Reproduce every line of the records below, keeping each one word for word and unchanged.

» AVAILABLE RECORDS:
____

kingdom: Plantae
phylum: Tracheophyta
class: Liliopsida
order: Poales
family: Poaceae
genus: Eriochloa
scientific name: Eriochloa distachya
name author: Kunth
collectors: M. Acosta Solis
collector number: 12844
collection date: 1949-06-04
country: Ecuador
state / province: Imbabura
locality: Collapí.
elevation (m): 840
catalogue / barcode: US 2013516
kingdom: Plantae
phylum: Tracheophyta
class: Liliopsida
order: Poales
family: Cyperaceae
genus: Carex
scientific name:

____

» RIGHT ANSWER:
kingdom: Plantae
phylum: Tracheophyta
class: Liliopsida
order: Poales
family: Poaceae
genus: Eriochloa
scientific name: Eriochloa distachya
name author: Kunth
collectors: M. Acosta Solis
collector number: 12844
collection date: 1949-06-04
country: Ecuador
state / province: Imbabura
locality: Collapí.
elevation (m): 840
catalogue / barcode: US 2013516
kingdom: Plantae
phylum: Tracheophyta
class: Liliopsida
order: Poales
family: Cyperaceae
genus: Carex
scientific name:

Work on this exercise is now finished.